Each individual event is fed first through our slippage model and then through our performance tracker. Those componenents are designed to accept single events in a long series. Because the data is just a series of events, if a stock doesn't trade, the components simply don't receive an event and nothing happens. Also, all the internals receive the data before the algorithm, so the data can't possibly be altered in a way that affects the simulation results.
In an attempt to simplify algo coding, we decided to aggregate the trade events from across your security selection (whether a manual selection in code, or a set_universe call) before calling your algorithm. The benefit is that your algorithm is invoked at most once per bar (day or minute), and your algocode doesn't need to perform any book keeping to aggregate the most recent events. That's why the data parameter to handle_data is a dict-like structure keyed by sid.

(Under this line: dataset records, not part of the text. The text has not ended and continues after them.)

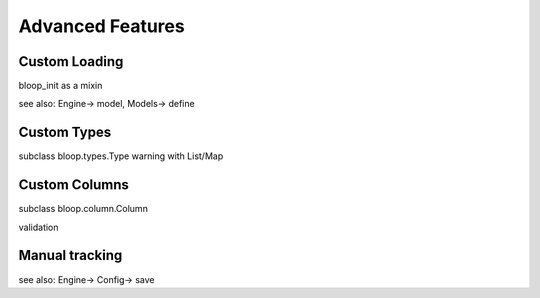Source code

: Advanced Features
=================

.. _loading:

Custom Loading
--------------

bloop_init
as a mixin

see also: Engine-> model, Models-> define

Custom Types
------------

subclass bloop.types.Type
warning with List/Map

Custom Columns
--------------

subclass bloop.column.Column

validation

Manual tracking
---------------

see also: Engine-> Config-> save
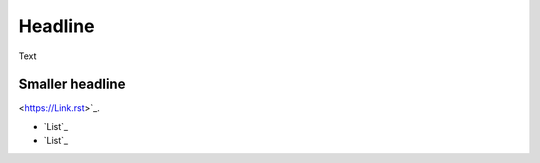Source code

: ###################
Headline
###################

Text

*******************
Smaller headline
*******************


<https://Link.rst>`_.

-  `List`_
-  `List`_
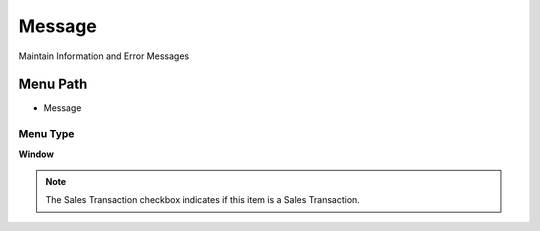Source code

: 
.. _functional-guide/menu/menu-message:

=======
Message
=======

Maintain Information and Error Messages

Menu Path
=========


* Message

Menu Type
---------
\ **Window**\ 

.. note::
    The Sales Transaction checkbox indicates if this item is a Sales Transaction.


.. seealso::
    :ref:`functional-guide/window/window-message`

The design question was what to do when one or more of the stocks in your universe doesn't trade in a given bar. We considered three alternatives:
- remove the non-trading sid from the data parameter's keys
- leave the key and set the value to None
- leave the key and retain the most recently received trade event in the value
We opted for the third, mainly because each value in data has a timestamp. This was a pretty early design decision, and I assumed that having the last bar would not cause trouble because algos could filter by date.
We've always described the behavior as "forward filling", which has lead to some misconceptions about the old trade data being used in simulation internals like slippage and performance. The truth is this was simply a convenience we added for the algo API.
Hopefully things are at least starting to make sense. Let me answer your questions directly:
We aren't exactly forward filling. We're just not updating the entry for a stock that didn't trade in the bar. The date of the bar information distinguishes old bars from new ones in the same data parameter. That being said, I'd like to consider replacing old bars with zero volume bars with OHLC equal to the prior close (a degenerate bar). Especially if we get confirmation from other community members that this is preferred. Honestly, I like it because I increasingly feel the reiterated bar is a "lie" about the current state of the algo's world.
It would, but that's why we have an event based simulation that processes a single event at a time. Missing data is literally and figuratively a non-event. Orders are only filled starting with the first bar after the order is placed.
Good question. The answer is no. More generally, if none of the securities in your universe trade in a given minute, handle_data is not called for that minute. In the internals, we've found that zero events in a given minute makes coding significantly more difficult. We could consider invoking handle_data every minute the market is open now matter what. We would send a degenerate bar (as described in #1 above) on every minute, for any stock that didn't trade. Thoughts?
You are right that our description isn't precise. get_datetime returns the time in simulation at which handle_data was called. The return of get_datetime is exactly equal to max([trade.datetime for trade in data.itervalues()]) -- i.e. it is the timestamp of the event that triggered this call to handle_data. It is entirely possible that several minutes or days elapse between calls to handle_data, and this would be fully reflected in both the datetime properties of the trade bars and by get_datetime.
Not right now, no. As I explained above, the aggregation of trades into the data parameter has no effect on order submission or filling.
The slippage model doesn't receive the aggregated data paremeter, it receives individual events. Orders will remain unfilled until real trades are sent to the slippage model.
Thanks again for taking the time to ask these questions. I hope I've answered them sufficiently, and I look forward to more feedback!
thanks,
fawce